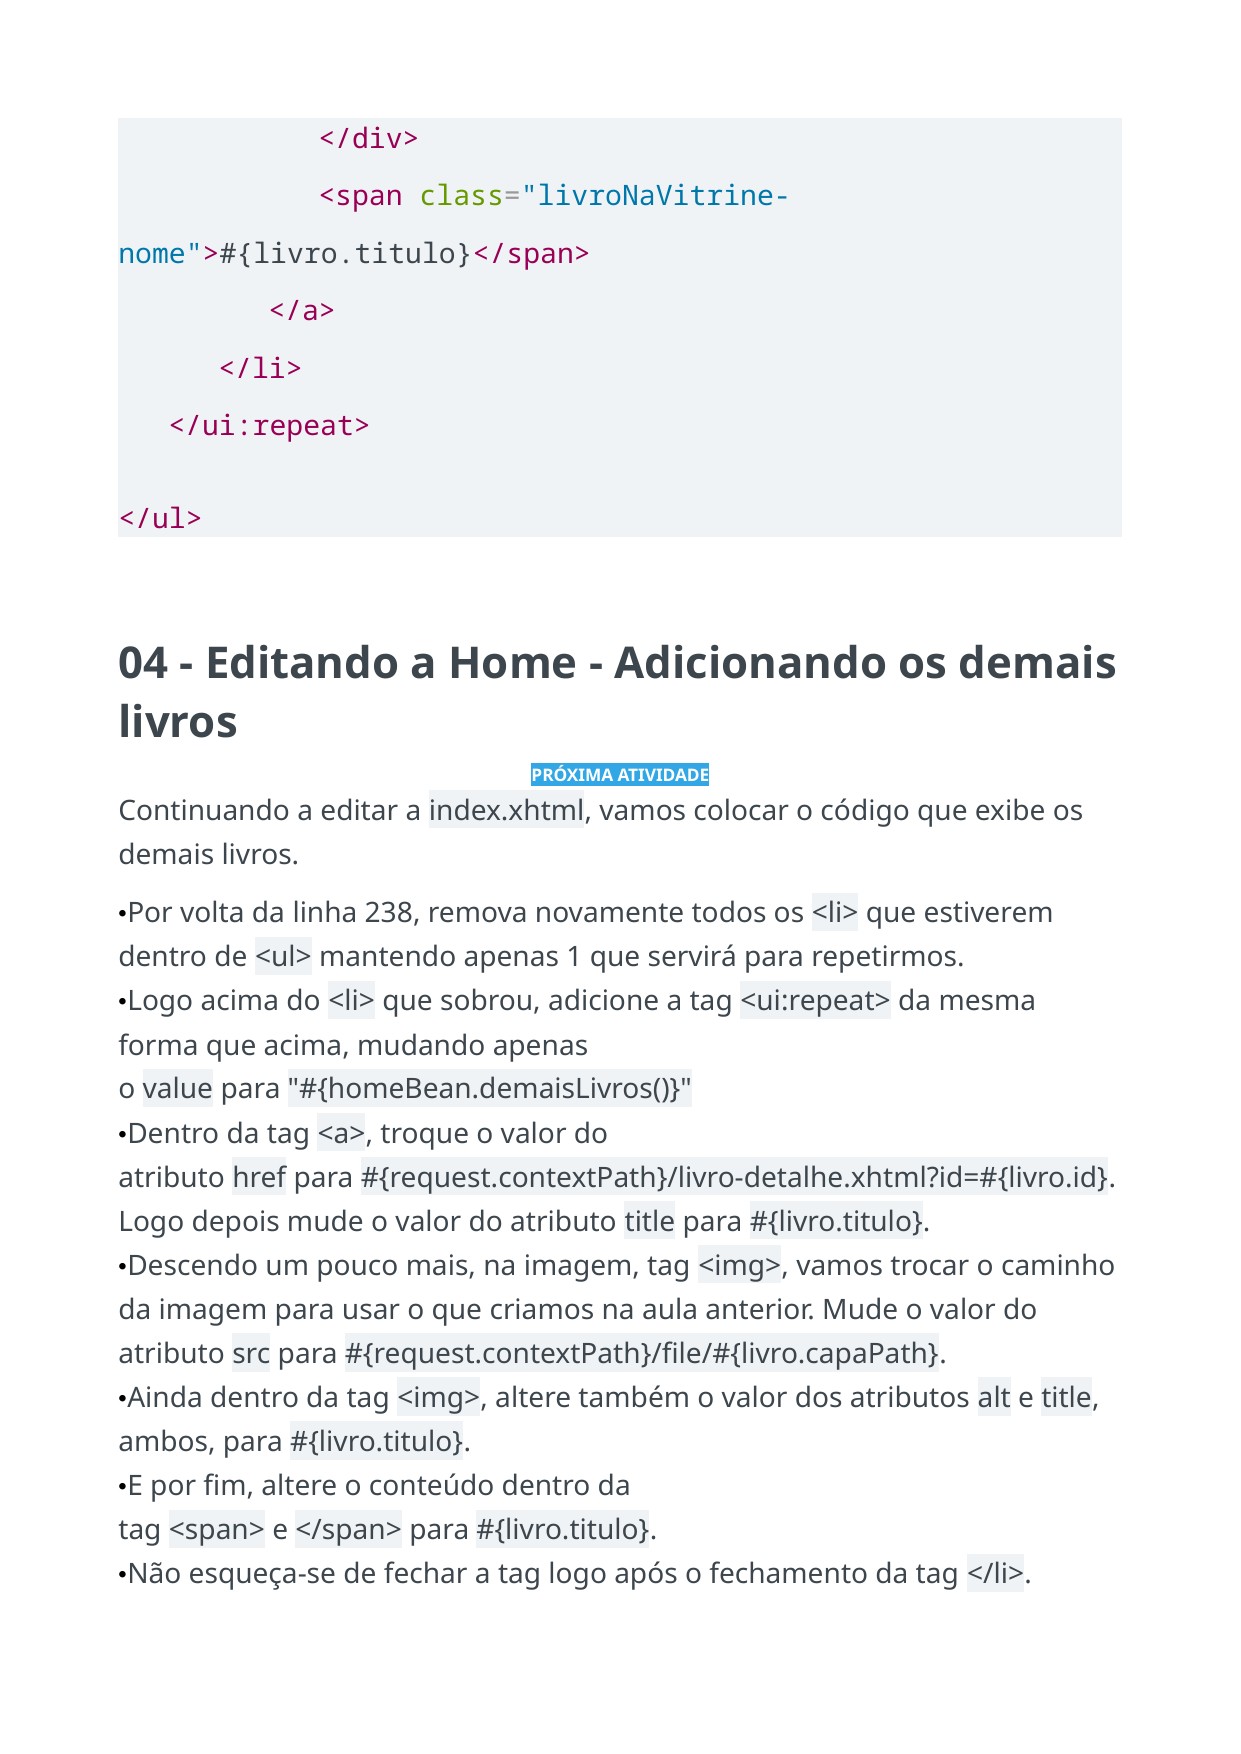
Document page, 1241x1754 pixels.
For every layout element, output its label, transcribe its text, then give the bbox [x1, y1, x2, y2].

list Por volta da linha 238, remova novamente todos os <li> que estiverem dentro de <ul> mantendo apenas 1 que servirá para repetirmos. [118, 893, 1122, 975]
text <span class="livroNaVitrine-nome">#{livro.titulo}</span> [118, 176, 1122, 271]
text </div> [118, 118, 1122, 156]
text </ul> [118, 498, 1122, 537]
text </li> [118, 348, 1122, 386]
list Não esqueça-se de fechar a tag logo após o fechamento da tag </li>. [118, 1553, 1122, 1592]
list Ainda dentro da tag <img>, altere também o valor dos atributos alt e title, ambos, para #{livro.titulo}. [118, 1377, 1122, 1460]
text </a> [118, 291, 1122, 329]
list Descendo um pouco mais, na imagem, tag <img>, vamos trocar o caminho da imagem para usar o que criamos na aula anterior. Mude o valor do atributo src para #{request.contextPath}/file/#{livro.capaPath}. [118, 1245, 1122, 1372]
list Logo acima do <li> que sobrou, adicione a tag <ui:repeat> da mesma forma que acima, mudando apenas o value para "#{homeBean.demaisLivros()}" [118, 981, 1122, 1107]
text </ui:repeat> [118, 406, 1122, 444]
list E por fim, altere o conteúdo dentro da tag <span> e </span> para #{livro.titulo}. [118, 1465, 1122, 1548]
text Continuando a editar a index.xhtml, vamos colocar o código que exibe os demais livros. [118, 790, 1122, 872]
subtitle 04 - Editando a Home - Adicionando os demais livros [118, 631, 1122, 751]
list Dentro da tag <a>, troque o valor do atributo href para #{request.contextPath}/livro-detalhe.xhtml?id=#{livro.id}. Logo depois mude o valor do atributo title para #{livro.titulo}. [118, 1113, 1122, 1239]
text PRÓXIMA ATIVIDADE [118, 763, 1122, 786]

━━━━━━

§ **INSTRUCTION**:
Print the lines of the items again without alteration, starting with the line that contains "list Por volta" and continuing through the line that contains "list Logo acima", both included.

§ **SOLVED EXERCISE**:
list Por volta da linha 238, remova novamente todos os <li> que estiverem dentro de <ul> mantendo apenas 1 que servirá para repetirmos. [118, 893, 1122, 975]
text <span class="livroNaVitrine-nome">#{livro.titulo}</span> [118, 176, 1122, 271]
text </div> [118, 118, 1122, 156]
text </ul> [118, 498, 1122, 537]
text </li> [118, 348, 1122, 386]
list Não esqueça-se de fechar a tag logo após o fechamento da tag </li>. [118, 1553, 1122, 1592]
list Ainda dentro da tag <img>, altere também o valor dos atributos alt e title, ambos, para #{livro.titulo}. [118, 1377, 1122, 1460]
text </a> [118, 291, 1122, 329]
list Descendo um pouco mais, na imagem, tag <img>, vamos trocar o caminho da imagem para usar o que criamos na aula anterior. Mude o valor do atributo src para #{request.contextPath}/file/#{livro.capaPath}. [118, 1245, 1122, 1372]
list Logo acima do <li> que sobrou, adicione a tag <ui:repeat> da mesma forma que acima, mudando apenas o value para "#{homeBean.demaisLivros()}" [118, 981, 1122, 1107]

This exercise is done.